**What this task involves**
Using the listing below, report all lines holding the word "validated".

**Data excerpts**

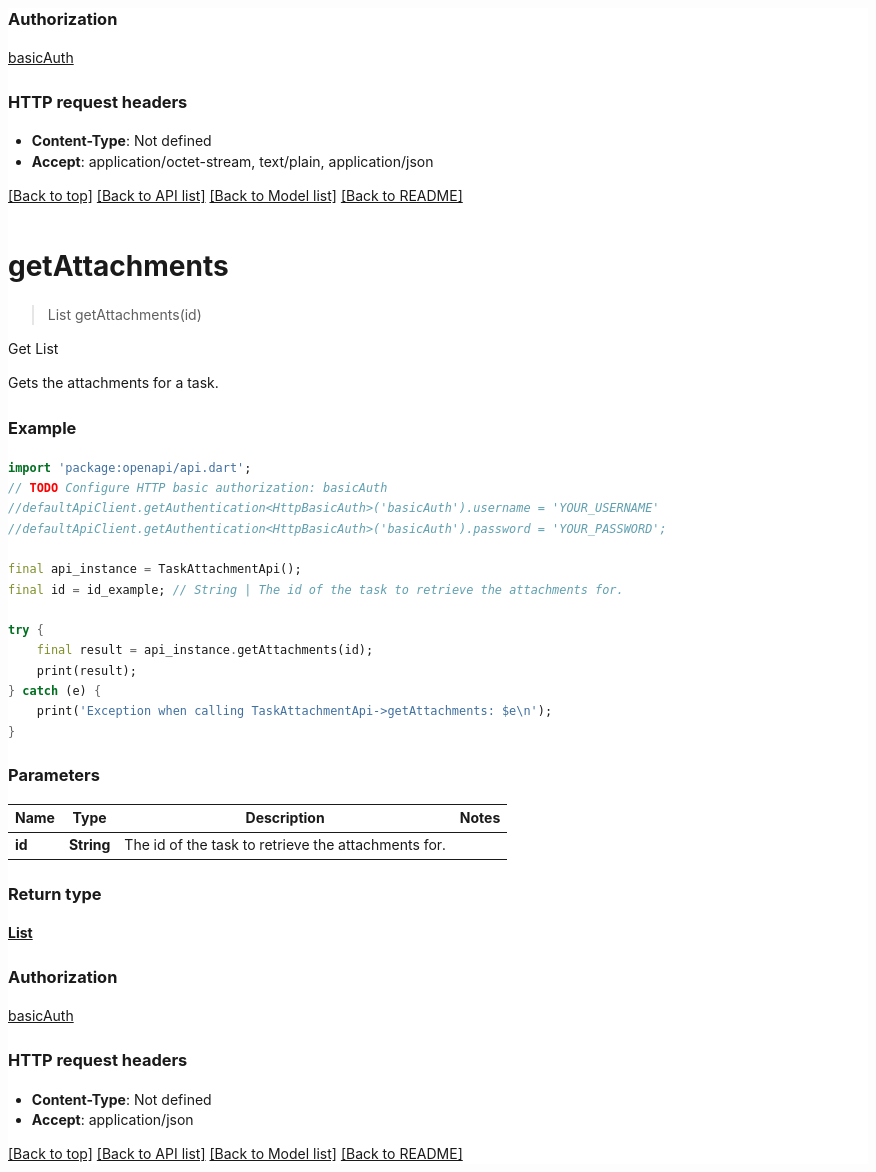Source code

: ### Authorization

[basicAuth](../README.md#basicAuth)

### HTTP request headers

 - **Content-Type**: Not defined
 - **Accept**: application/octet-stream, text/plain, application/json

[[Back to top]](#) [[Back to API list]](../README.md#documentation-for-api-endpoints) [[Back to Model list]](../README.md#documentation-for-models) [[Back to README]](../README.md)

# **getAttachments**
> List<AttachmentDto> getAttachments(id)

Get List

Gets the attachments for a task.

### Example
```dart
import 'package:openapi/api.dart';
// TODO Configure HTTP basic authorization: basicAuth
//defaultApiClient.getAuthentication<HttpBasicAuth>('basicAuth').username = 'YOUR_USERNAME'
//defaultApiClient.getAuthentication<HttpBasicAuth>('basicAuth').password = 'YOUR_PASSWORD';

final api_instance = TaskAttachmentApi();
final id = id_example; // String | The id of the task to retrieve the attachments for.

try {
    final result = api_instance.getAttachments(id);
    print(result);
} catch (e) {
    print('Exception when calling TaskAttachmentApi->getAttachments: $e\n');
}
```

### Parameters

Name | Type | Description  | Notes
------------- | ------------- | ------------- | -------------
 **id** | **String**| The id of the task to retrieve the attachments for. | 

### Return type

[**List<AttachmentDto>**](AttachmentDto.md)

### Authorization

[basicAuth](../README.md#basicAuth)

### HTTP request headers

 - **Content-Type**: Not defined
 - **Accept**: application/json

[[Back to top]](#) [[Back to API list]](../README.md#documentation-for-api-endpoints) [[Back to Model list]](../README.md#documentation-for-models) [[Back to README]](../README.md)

==

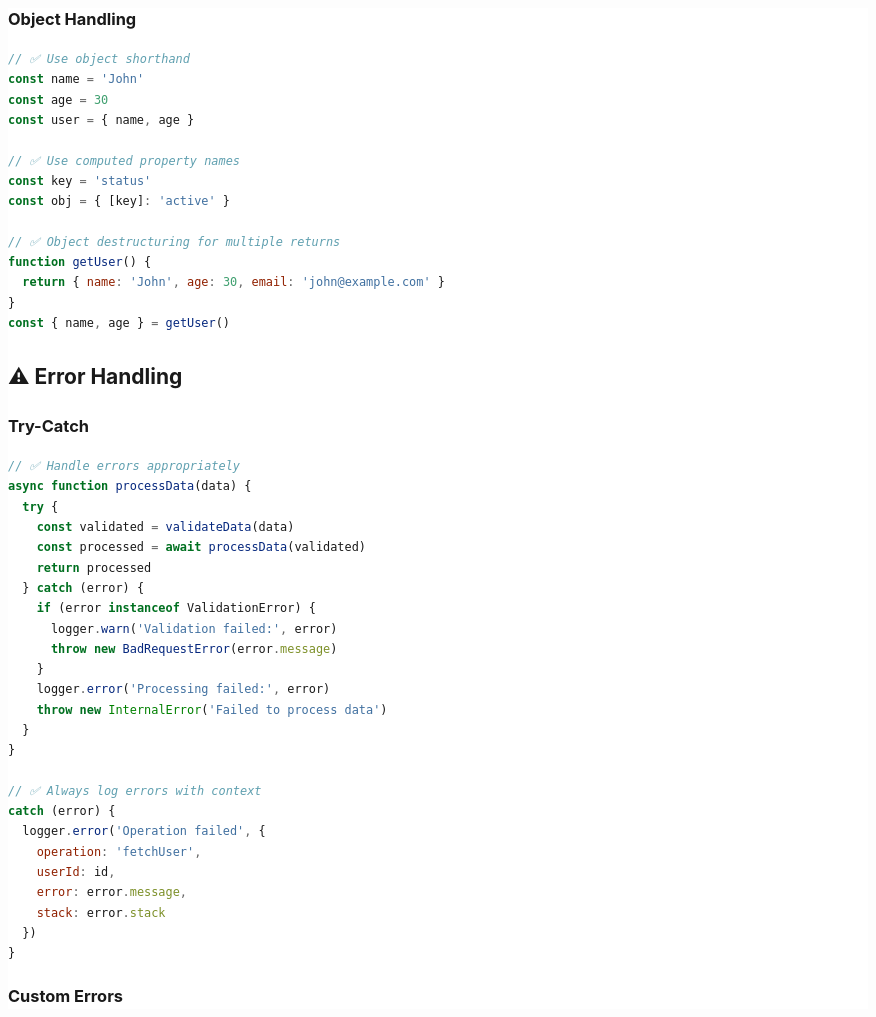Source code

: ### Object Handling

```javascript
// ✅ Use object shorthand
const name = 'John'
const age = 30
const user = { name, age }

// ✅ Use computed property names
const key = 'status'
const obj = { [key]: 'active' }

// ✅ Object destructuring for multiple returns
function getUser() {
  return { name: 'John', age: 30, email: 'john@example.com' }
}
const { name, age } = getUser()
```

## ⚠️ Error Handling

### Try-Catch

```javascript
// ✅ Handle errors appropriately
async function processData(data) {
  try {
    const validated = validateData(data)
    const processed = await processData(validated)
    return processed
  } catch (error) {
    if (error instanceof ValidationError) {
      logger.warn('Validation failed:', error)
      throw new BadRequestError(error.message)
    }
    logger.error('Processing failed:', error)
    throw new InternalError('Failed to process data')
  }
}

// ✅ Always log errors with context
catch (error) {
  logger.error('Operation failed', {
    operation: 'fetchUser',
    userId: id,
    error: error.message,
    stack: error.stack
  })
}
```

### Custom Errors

...

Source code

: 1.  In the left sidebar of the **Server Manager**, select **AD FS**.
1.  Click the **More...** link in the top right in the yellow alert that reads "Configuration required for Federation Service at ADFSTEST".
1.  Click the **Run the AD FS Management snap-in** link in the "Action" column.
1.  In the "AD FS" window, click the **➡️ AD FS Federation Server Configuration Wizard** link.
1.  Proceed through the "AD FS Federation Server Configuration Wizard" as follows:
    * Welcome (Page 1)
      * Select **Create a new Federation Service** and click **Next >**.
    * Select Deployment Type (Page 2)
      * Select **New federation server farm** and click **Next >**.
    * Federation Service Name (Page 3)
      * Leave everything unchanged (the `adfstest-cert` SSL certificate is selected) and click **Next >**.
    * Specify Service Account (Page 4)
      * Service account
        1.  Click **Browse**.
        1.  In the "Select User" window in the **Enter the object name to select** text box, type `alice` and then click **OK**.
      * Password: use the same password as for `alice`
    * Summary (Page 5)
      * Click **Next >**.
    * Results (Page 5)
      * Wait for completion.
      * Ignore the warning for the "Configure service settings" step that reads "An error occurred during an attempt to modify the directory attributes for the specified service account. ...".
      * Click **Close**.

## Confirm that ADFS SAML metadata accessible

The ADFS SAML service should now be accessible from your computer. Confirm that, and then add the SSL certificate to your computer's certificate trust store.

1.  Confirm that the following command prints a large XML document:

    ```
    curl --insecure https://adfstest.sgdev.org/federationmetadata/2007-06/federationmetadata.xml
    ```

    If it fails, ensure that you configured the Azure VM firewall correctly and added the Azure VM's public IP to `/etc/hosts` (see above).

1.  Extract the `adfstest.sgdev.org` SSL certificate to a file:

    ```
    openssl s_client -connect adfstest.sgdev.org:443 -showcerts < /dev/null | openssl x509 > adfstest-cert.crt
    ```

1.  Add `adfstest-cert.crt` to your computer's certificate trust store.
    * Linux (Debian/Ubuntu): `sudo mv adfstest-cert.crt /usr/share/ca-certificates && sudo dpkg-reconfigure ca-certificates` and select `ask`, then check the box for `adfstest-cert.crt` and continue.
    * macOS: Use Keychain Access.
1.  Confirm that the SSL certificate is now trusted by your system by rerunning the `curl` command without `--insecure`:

**Output**
    const validated = validateData(data)
    const processed = await processData(validated)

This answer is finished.